REPUBLIKA.CO.ID, JAKARTA – Berdakwah menyampaikan ilmu agama kepada umat merupakan tugas mulia. Namun ada perselisihan pendapat di antara para ulama terkait penyampaian khutbah dengan bahasa arab.
Dikutip dari buku Fiqih Kontemporer karya Abu Ubaidah Yusuf ibn Mukhtar as-Sidawi, Tidak ada dalil yang tegas bahwa khutbah disyaratkan harus dengan bahasa Arab.
Dan tidak ada nukilan juga dari Nabi ﷺ dan para sahabatnya bahwa mereka berkhutbah dengan selain bahasa Arab padahal ada kaum Muslimin yang non-Arab.
Oleh karenanya, para ulama berselisih pendapat dalam masalah ini. Berikut beberapa komentar ulama tentang hal ini:
1. Ibnul ’Ala ' al-Hanafi rahimahullah berkata, “Seandainya seorang berkhutbah dengan bahasa Persia maka boleh menurut Abu Hanifah apa pun keadaannya.” (Al-Fatawa at-Tatarikhaniyyah)
2. Al-Qadhi Abdul Wahhab al-Baghdadi al-Maliki rahimahullah berkata, “Tidak boleh khutbah dengan selain bahasa Arab.” (Al-Ma’unah)
3. Abul Husain al-Imrani asy-Syafi’i rahimahullah berkata, “Disyaratkan khutbah dengan bahasa Arab karena Nabi shallallahu alaihi wa sallam dan para khalifah setelahnya berkhutbah dengan bahasa Arab, sedangkan Nabi shallallahu alaihi wa sallam mengatakan, ‘Sholatlah sebagaimana aku shalat.’ Jika di kalangan mereka tidak mengerti bahasa Arab, maka ada kemungkinan boleh dengan bahasa asing. Dan harus ada seorang dari mereka yang belajar untuk khutbah dengan bahasa Arab.” (Al-Bayan)

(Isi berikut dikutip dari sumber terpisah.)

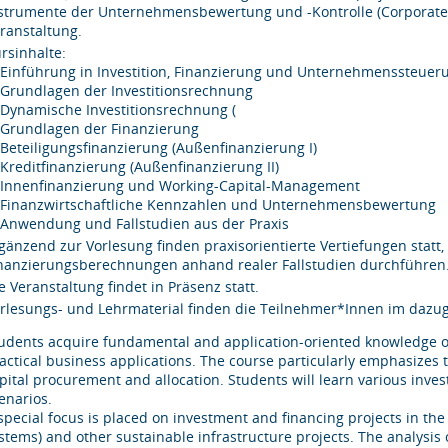
strumente der Unternehmensbewertung und -Kontrolle (Corporate 
ranstaltung.
rsinhalte:
 Einführung in Investition, Finanzierung und Unternehmenssteuer
 Grundlagen der Investitionsrechnung
 Dynamische Investitionsrechnung (
 Grundlagen der Finanzierung
 Beteiligungsfinanzierung (Außenfinanzierung I)
 Kreditfinanzierung (Außenfinanzierung II)
 Innenfinanzierung und Working-Capital-Management
 Finanzwirtschaftliche Kennzahlen und Unternehmensbewertung
 Anwendung und Fallstudien aus der Praxis
gänzend zur Vorlesung finden praxisorientierte Vertiefungen statt,
nanzierungsberechnungen anhand realer Fallstudien durchführen
e Veranstaltung findet in Präsenz statt.
rlesungs- und Lehrmaterial finden die Teilnehmer*Innen im daz
udents acquire fundamental and application-oriented knowledge of
actical business applications. The course particularly emphasizes t
pital procurement and allocation. Students will learn various inv
enarios.
special focus is placed on investment and financing projects in the
stems) and other sustainable infrastructure projects. The analysis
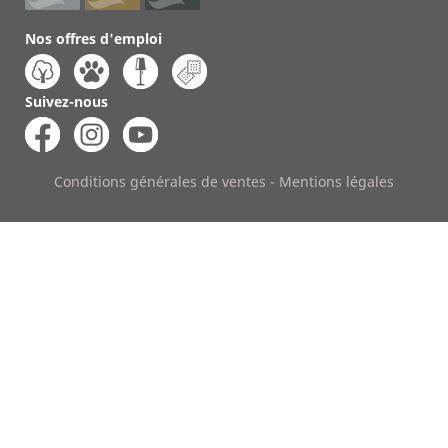
Nos offres d'emploi
Suivez-nous
Conditions générales de ventes
-
Mentions légales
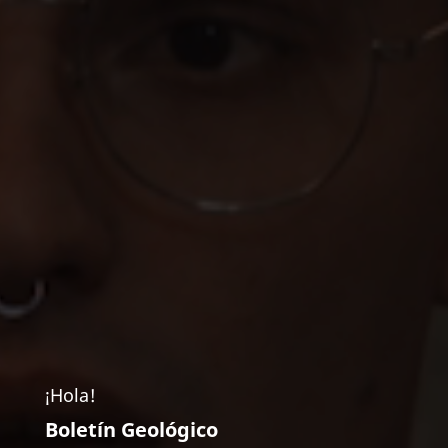
¡Hola!
Boletín Geológico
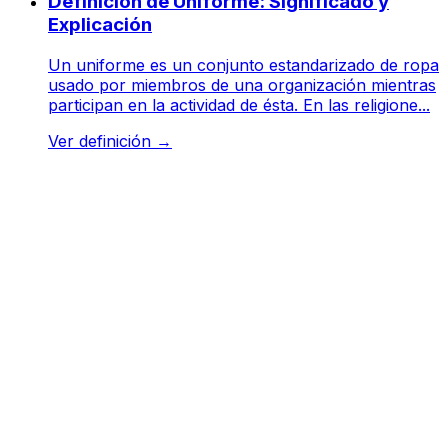
Definición de Uniforme: Significado y
Explicación
Un uniforme es un conjunto estandarizado de ropa
usado por miembros de una organización mientras
participan en la actividad de ésta. En las religione...
Ver definición
→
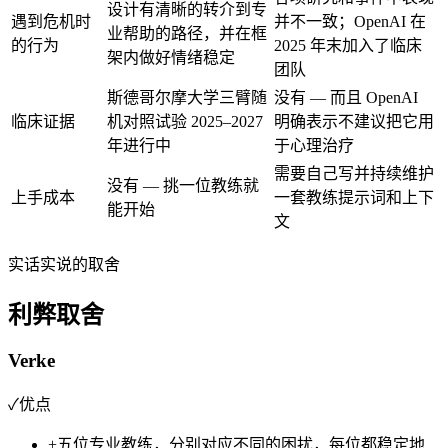
设计有清晰的转介到专
遇到危机时
并不一致；OpenAI 在
业帮助的路径，并在框
的行为
2025 年末加入了临床
架内做好情绪稳定
团队
斯德哥尔摩大学三臂随
没有 — 而且 OpenAI
临床证据
机对照试验 2025–2027
明确表示不建议把它用
年进行中
于心理治疗
需要自己写并持续维护
没有 — 挑一位教练就
上手成本
一套教练提示词和上下
能开始
文
实话实说的取舍
利弊取舍
Verke
✓
优点
+
五位专业教练，分别对应不同的困扰，每位都稳定地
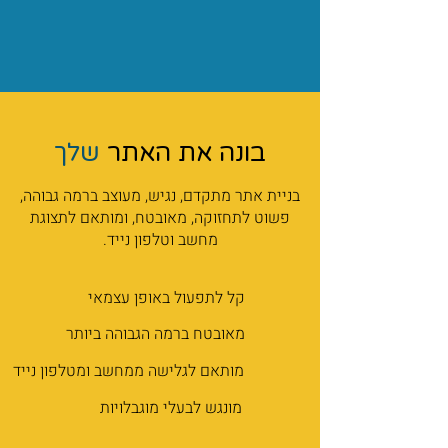
בונה את האתר
שלך
בניית אתר מתקדם, נגיש, מעוצב ברמה גבוהה,
פשוט לתחזוקה, מאובטח, ומותאם לתצוגת
מחשב וטלפון נייד.
קל לתפעול באופן עצמאי
מאובטח ברמה הגבוהה ביותר
מותאם לגלישה ממחשב ומטלפון נייד
מונגש לבעלי מוגבלויות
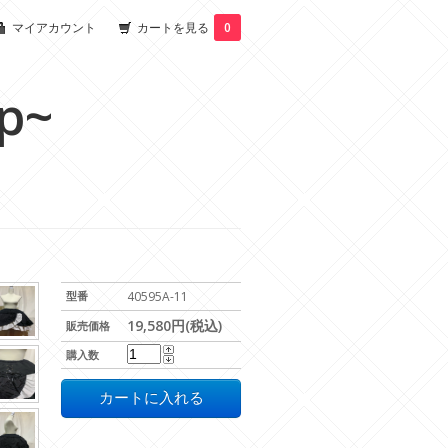
マイアカウント
カートを見る
0
p~
型番
40595A-11
19,580円(税込)
販売価格
購入数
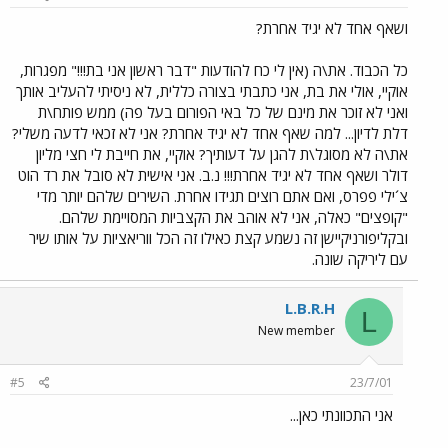
ושאף אחד לא יגיד אחרת?
כל הכבוד. את\ה (אין לי כח להודעות "דבר ראשון אני בת!!!" מפגרות,
אוקיי, אולי את בת, אני כתבתי בצורה כללית, לא ניסיתי להעליב אותך
ואני לא זוכר את מינם של כל באי הפורום בעל פה) ממש פותח\ת
דלת לדיון... למה שאף אחד לא יגיד אחרת? אני לא זכאי לדעה משלי?
את\ה לא מסוגל\ת להגן על דעותיך? אוקיי, את חייבת לי חצי מליון
דולר ושאף אחד לא יגיד אחרת!!! נ.ב. אני אישית לא סובל את רד הוט
צ´ילי פפרס, ואם אתם רוצים תגידו אחרת. השירים שלהם יותר מדי
"קופצים" כאלה, אני לא אוהב את הקצביות המסויימת שלהם.
ובקליפורניקיישן זה נשמע קצת כאילו זה הכל ווריאציות על אותו שיר
עם ליריקה שונה.
L.B.R.H
L
New member
#5
23/7/01
אני התכוונתי כאן...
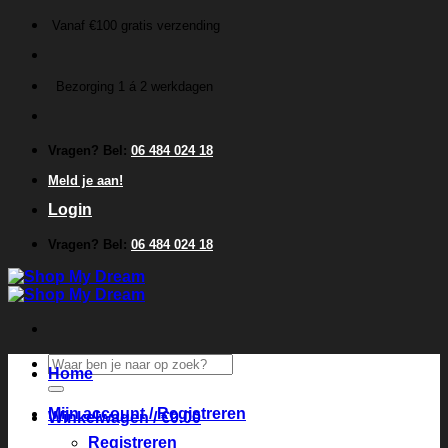
Ga
Vanaf €100 gratis verzending
naar
inhoud
Bezorging 1 á 2 werkdagen
Vragen? Bel:
06 484 024 18
Meld je aan!
Login
Vragen? Bel:
06 484 024 18
Zoeken
Home
naar:
Mijn account / Registreren
Winkelwagen /
€
0.00
Registreren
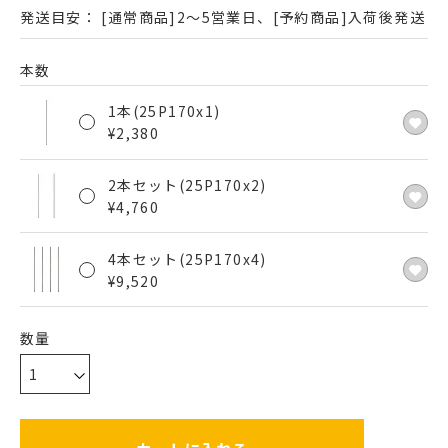
発送目安：
[通常商品]2～5営業日、[予約商品]入荷後発送
本数
1本(25P170x1)
¥
2,380
2本セット(25P170x2)
¥
4,760
4本セット(25P170x4)
¥
9,520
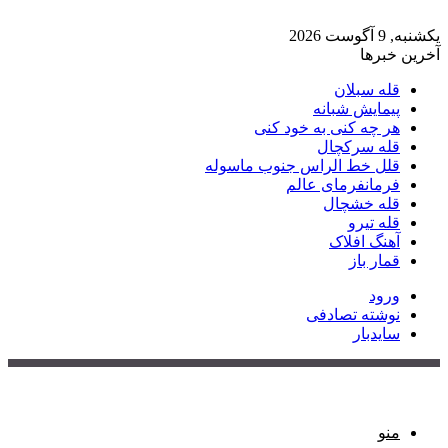
یکشنبه, 9 آگوست 2026
آخرین خبرها
قله سبلان
پیمایش شبانه
هر چه کنی به خود کنی
قله سرکچال
قلل خط الراس جنوب ماسوله
فرمانفرمای عالم
قله خشچال
قله تیرو
آهنگ افلاک
قمار باز
ورود
نوشته تصادفی
سایدبار
منو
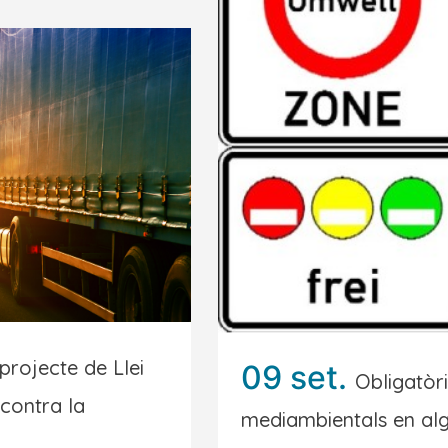
 projecte de Llei
09 set.
Obligatòr
contra la
mediambientals en alg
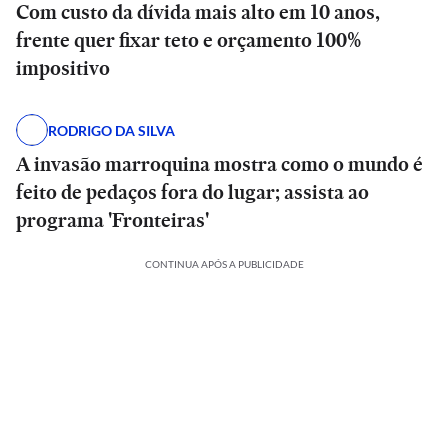
Com custo da dívida mais alto em 10 anos,
frente quer fixar teto e orçamento 100%
impositivo
RODRIGO DA SILVA
A invasão marroquina mostra como o mundo é
feito de pedaços fora do lugar; assista ao
programa 'Fronteiras'
CONTINUA APÓS A PUBLICIDADE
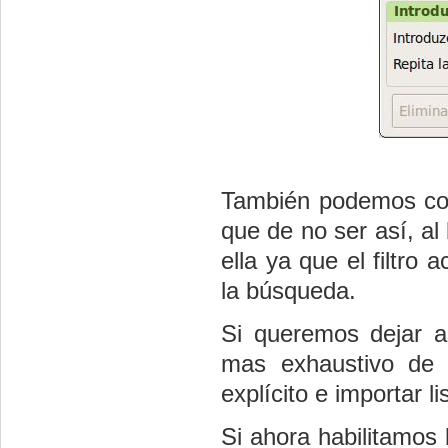
También podemos com
que de no ser así, al
ella ya que el filtro
la búsqueda.
Si queremos dejar a
mas exhaustivo de l
explícito e importar l
Si ahora habilitamos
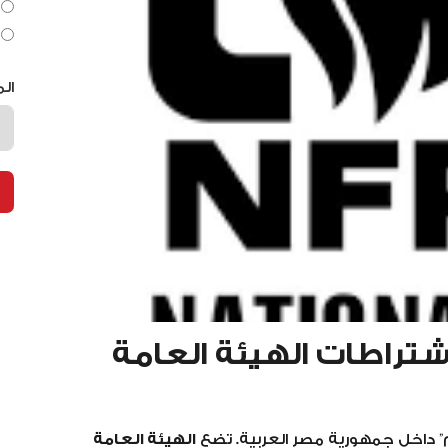
ال
تراطات الهيئة العامة
زم” داخل جمهورية مصر العربية. تضع
الهيئة العامة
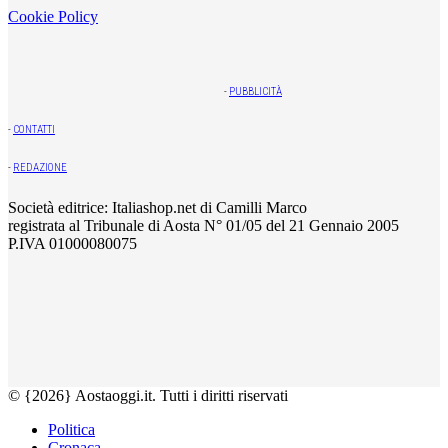
Cookie Policy
-
PUBBLICITÀ
-
CONTATTI
-
REDAZIONE
Società editrice: Italiashop.net di Camilli Marco
registrata al Tribunale di Aosta N° 01/05 del 21 Gennaio 2005
P.IVA 01000080075
© {2026} Aostaoggi.it. Tutti i diritti riservati
Politica
Cronaca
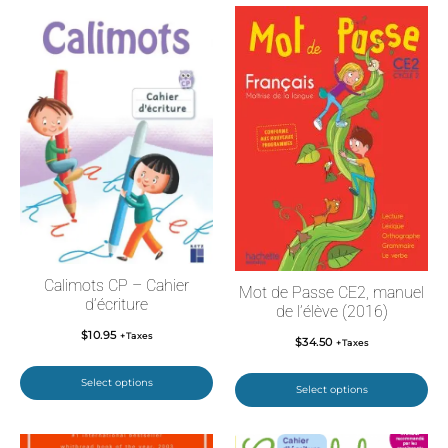
Calimots CP – Cahier
Mot de Passe CE2, manuel
d’écriture
de l’élève (2016)
$
10.95
+Taxes
$
34.50
+Taxes
Select options
Select options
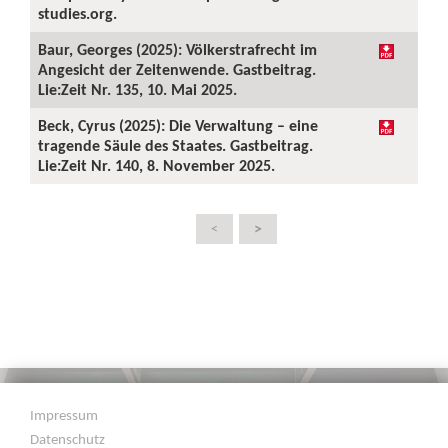
studies.org.
Baur, Georges (2025): Völkerstrafrecht im
Angesicht der Zeitenwende. Gastbeitrag.
Lie:Zeit Nr. 135, 10. Mai 2025.
Beck, Cyrus (2025): Die Verwaltung – eine
tragende Säule des Staates. Gastbeitrag.
Lie:Zeit Nr. 140, 8. November 2025.
>
<
Impressum
Datenschutz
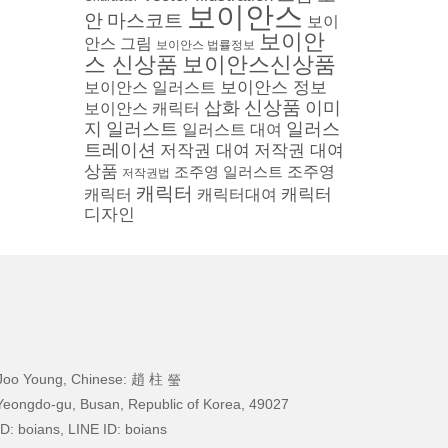
보이안스
안
마스코트
보이
보이안
안스 그림
보이안스 법률정보
스 신상품
보이안스신상품
보이안스 정보
보이안스 일러스트
삽화
신상품
이미
보이안스 캐릭터
지
일러스트
일러스
일러스트 대여
트레이션
저작권 대여
저작권 대여
상품
조주영 일러스트
조주영
저작권법
캐릭터
캐릭터
캐릭터
캐릭터대여
디자인
Joo Young, Chinese: 趙 柱 瑩
Yeongdo-gu, Busan, Republic of Korea, 49027
D: boians, LINE ID: boians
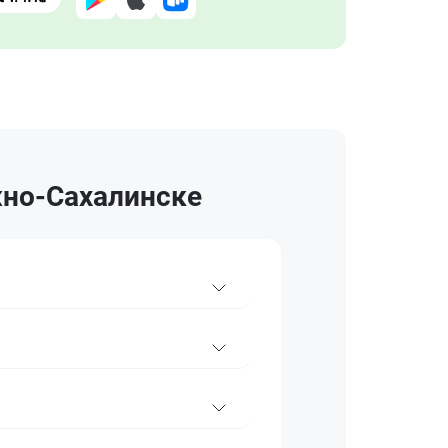
жно-Сахалинске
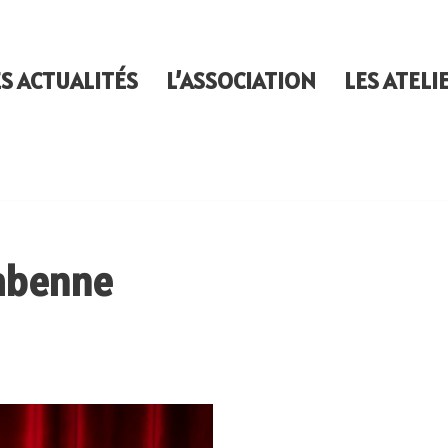
ES ACTUALITÉS
L’ASSOCIATION
LES ATELI
abenne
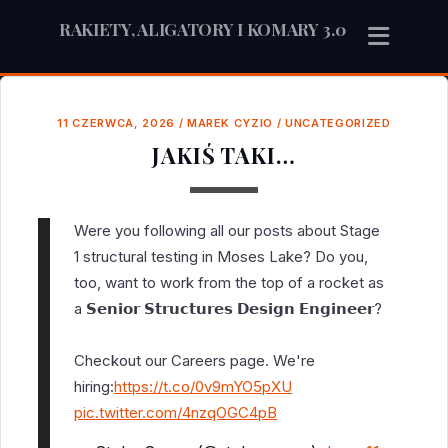
RAKIETY, ALIGATORY I KOMARY 3.0
11 CZERWCA, 2026
/
MAREK CYZIO
/
UNCATEGORIZED
JAKIŚ TAKI…
Were you following all our posts about Stage
1 structural testing in Moses Lake? Do you,
too, want to work from the top of a rocket as
a 𝗦𝗲𝗻𝗶𝗼𝗿 𝗦𝘁𝗿𝘂𝗰𝘁𝘂𝗿𝗲𝘀 𝗗𝗲𝘀𝗶𝗴𝗻 𝗘𝗻𝗴𝗶𝗻𝗲𝗲𝗿?
Checkout our Careers page. We're
hiring:
https://t.co/0v9mYO5pXU
pic.twitter.com/4nzqOGC4pB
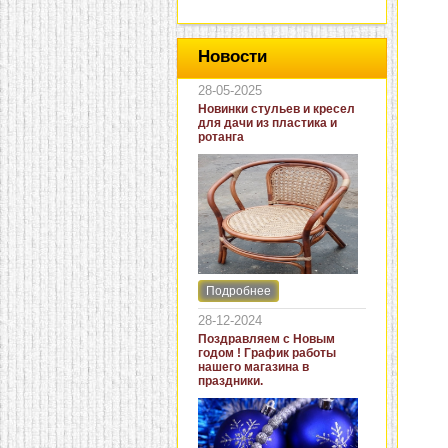
Новости
28-05-2025
Новинки стульев и кресел
для дачи из пластика и
ротанга
Подробнее
Интернет-магазин "Кровать
и диван" представляет
28-12-2024
новинки стульев и кресел
Поздравляем с Новым
для дачи. В ассортименте
годом ! График работы
представлены как
нашего магазина в
бюджетные модели из
праздники.
пластика для дачи, так и
кресла для загородных
домов из натурального и
искусственного ротанга.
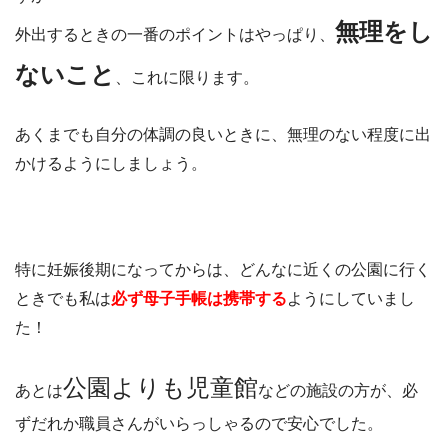
無理をし
外出するときの一番のポイントはやっぱり、
ないこと
、これに限ります。
あくまでも自分の体調の良いときに、無理のない程度に出
かけるようにしましょう。
特に妊娠後期になってからは、どんなに近くの公園に行く
ときでも私は
必ず母子手帳は携帯する
ようにしていまし
た！
公園よりも児童館
あとは
などの施設の方が、必
ずだれか職員さんがいらっしゃるので安心でした。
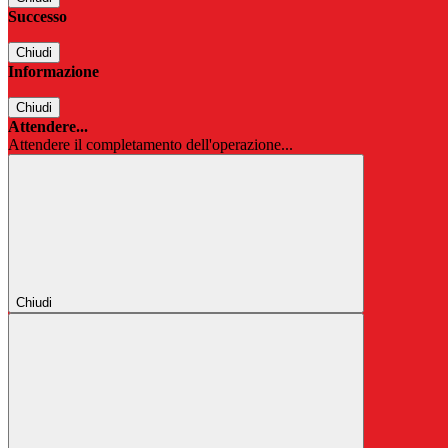
Successo
Chiudi
Informazione
Chiudi
Attendere...
Attendere il completamento dell'operazione...
Chiudi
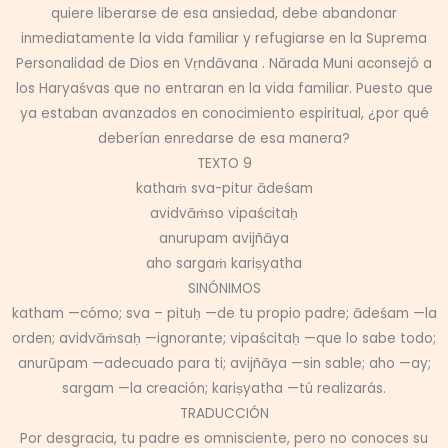
quiere liberarse de esa ansiedad, debe abandonar
inmediatamente la vida familiar y refugiarse en la Suprema
Personalidad de Dios en Vṛndāvana . Nārada Muni aconsejó a
los Haryaśvas que no entraran en la vida familiar. Puesto que
ya estaban avanzados en conocimiento espiritual, ¿por qué
deberían enredarse de esa manera?
TEXTO 9
kathaṁ sva-pitur ādeśam
avidvāṁso vipaścitaḥ
anurupam avijñāya
aho sargaṁ kariṣyatha
SINÓNIMOS
katham —cómo; sva – pituḥ —de tu propio padre; ādeśam —la
orden; avidvāṁsaḥ —ignorante; vipaścitaḥ —que lo sabe todo;
anurūpam —adecuado para ti; avijñāya —sin sable; aho —ay;
sargam —la creación; kariṣyatha —tú realizarás.
TRADUCCIÓN
Por desgracia, tu padre es omnisciente, pero no conoces su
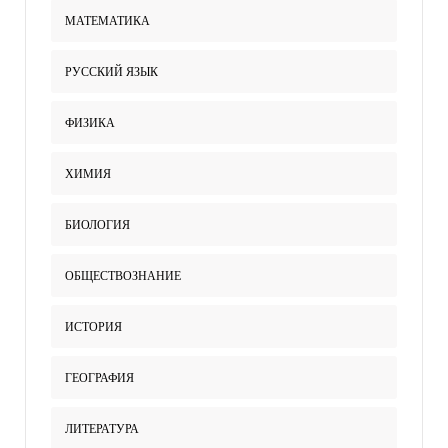
МАТЕМАТИКА
РУССКИЙ ЯЗЫК
ФИЗИКА
ХИМИЯ
БИОЛОГИЯ
ОБЩЕСТВОЗНАНИЕ
ИСТОРИЯ
ГЕОГРАФИЯ
ЛИТЕРАТУРА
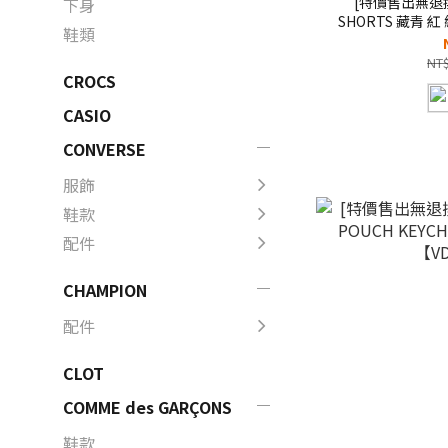
[特價售出無退換] 
下身
SHORTS 藏青 紅
鞋類
短褲【VD
NT$
CROCS
CASIO
CONVERSE
服飾
鞋款
配件
CHAMPION
配件
CLOT
COMME des GARÇONS
鞋款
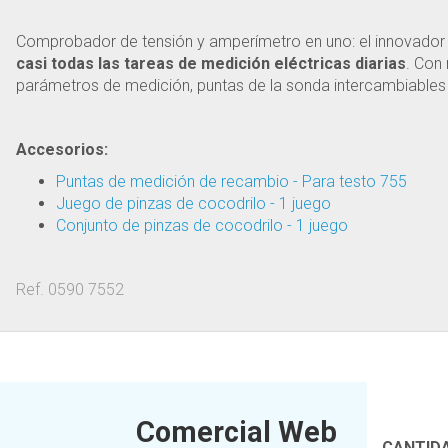
Comprobador de tensión y amperímetro en uno: el innovado
casi todas las tareas de medición eléctricas diarias
. Con
parámetros de medición, puntas de la sonda intercambiables 
Accesorios:
Puntas de medición de recambio - Para testo 755
Juego de pinzas de cocodrilo - 1 juego
Conjunto de pinzas de cocodrilo - 1 juego
Ref. 0590 7552
Comercial Web
CANTID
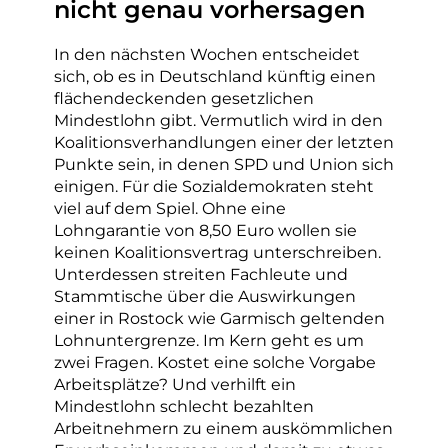
nicht genau vorhersagen
In den nächsten Wochen entscheidet
sich, ob es in Deutschland künftig einen
flächendeckenden gesetzlichen
Mindestlohn gibt. Vermutlich wird in den
Koalitionsverhandlungen einer der letzten
Punkte sein, in denen SPD und Union sich
einigen. Für die Sozialdemokraten steht
viel auf dem Spiel. Ohne eine
Lohngarantie von 8,50 Euro wollen sie
keinen Koalitionsvertrag unterschreiben.
Unterdessen streiten Fachleute und
Stammtische über die Auswirkungen
einer in Rostock wie Garmisch geltenden
Lohnuntergrenze. Im Kern geht es um
zwei Fragen. Kostet eine solche Vorgabe
Arbeitsplätze? Und verhilft ein
Mindestlohn schlecht bezahlten
Arbeitnehmern zu einem auskömmlichen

4. Al-Mardawi al-Hanbali rahimahullah berkata, “Tidak sah khutbah dengan selain bahasa Arab jika ada kemampuan menurut pendapat yang sahih dalam Mazhab (Hanbali). Pendapat lain mengatakan: ‘Sah.’ Adapun jika tidak mampu, maka sah dengan satu pendapat.” (Al-Inshaf)
Al-Hafizh Ibnu Rajab rahimahullah berkata: “Khutbah Jumat tidak sah dengan selain bahasa Arab jika mampu menurut pendapat yang kuat, adapun jika tidak mampu maka boleh.” (Taqrirul Qawa’id wa Tahrirul Fawaid).